One night, in the midst of those long months of illness, I knelt with my son to help him say his prayers. At my prompting, he asked God to make his daddy better. I watched his blond curls as he prayed, wishing I didn’t have to cheat like this, wishing I could say the prayer myself with the same fervor and faith. Didn’t I owe it to my husband to feel desperate for a miracle? Even in the disillusionment of early marriage, I know I never wished for his death. But, being the realist that I am sometimes, I did recognize stage-four glioblastoma as his death sentence. As a mother of a young child, I had to prepare for the future. So I let Devin pray for the miracle, knowing he was too young to comprehend the burden I placed on him. I also knew that he was too young to lose his faith when no ram bleated in the thicket at the last moment to save his father as the Old Testament ram saved Isaac.
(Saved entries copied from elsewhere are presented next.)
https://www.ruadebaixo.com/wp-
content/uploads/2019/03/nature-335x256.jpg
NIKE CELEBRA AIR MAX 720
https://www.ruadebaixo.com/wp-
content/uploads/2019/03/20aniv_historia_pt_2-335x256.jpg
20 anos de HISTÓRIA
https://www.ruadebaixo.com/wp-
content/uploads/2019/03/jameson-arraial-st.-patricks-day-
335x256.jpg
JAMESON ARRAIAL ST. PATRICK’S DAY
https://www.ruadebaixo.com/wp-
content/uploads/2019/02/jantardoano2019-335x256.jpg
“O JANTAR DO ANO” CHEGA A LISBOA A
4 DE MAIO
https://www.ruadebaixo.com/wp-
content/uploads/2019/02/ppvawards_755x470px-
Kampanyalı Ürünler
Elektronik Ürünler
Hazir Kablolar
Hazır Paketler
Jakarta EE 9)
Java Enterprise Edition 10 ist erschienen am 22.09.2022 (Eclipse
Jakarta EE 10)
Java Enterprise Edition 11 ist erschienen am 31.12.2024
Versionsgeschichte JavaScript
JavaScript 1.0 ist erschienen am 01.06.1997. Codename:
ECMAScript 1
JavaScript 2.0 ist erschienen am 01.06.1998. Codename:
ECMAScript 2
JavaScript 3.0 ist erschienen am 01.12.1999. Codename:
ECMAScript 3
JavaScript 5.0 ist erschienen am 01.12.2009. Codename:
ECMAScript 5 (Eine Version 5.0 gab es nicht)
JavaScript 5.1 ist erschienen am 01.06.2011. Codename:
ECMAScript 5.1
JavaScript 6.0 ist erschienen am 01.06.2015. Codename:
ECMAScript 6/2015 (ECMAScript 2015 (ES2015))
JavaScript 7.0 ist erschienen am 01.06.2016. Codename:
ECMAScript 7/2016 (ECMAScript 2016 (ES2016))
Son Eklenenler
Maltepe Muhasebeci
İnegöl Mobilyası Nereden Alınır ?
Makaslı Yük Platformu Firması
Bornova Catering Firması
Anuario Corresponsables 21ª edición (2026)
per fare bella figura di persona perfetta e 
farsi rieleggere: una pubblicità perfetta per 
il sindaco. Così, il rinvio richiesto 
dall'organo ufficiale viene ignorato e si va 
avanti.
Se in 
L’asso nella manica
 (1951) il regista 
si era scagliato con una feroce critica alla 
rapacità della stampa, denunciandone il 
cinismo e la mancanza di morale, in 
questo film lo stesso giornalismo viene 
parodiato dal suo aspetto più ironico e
Brady had a birthday last week, his 42nd. Devin, now off at college in Brady's hometown, called for directions to his father’s gravesite. I can picture Devin standing in that quiet corner of the cemetery, poised in an awkward phase between youth and maturity. On that August evening, years ago, Brady wasn’t so many years older than Devin, a far cry from the middle-aged man he would have been today.
With the perspective of decades, I think perhaps a sigh, once seemingly blasphemous, has become a grateful prayer. “God, I really did love him.” And once again I breathe, no longer tentative about the peace.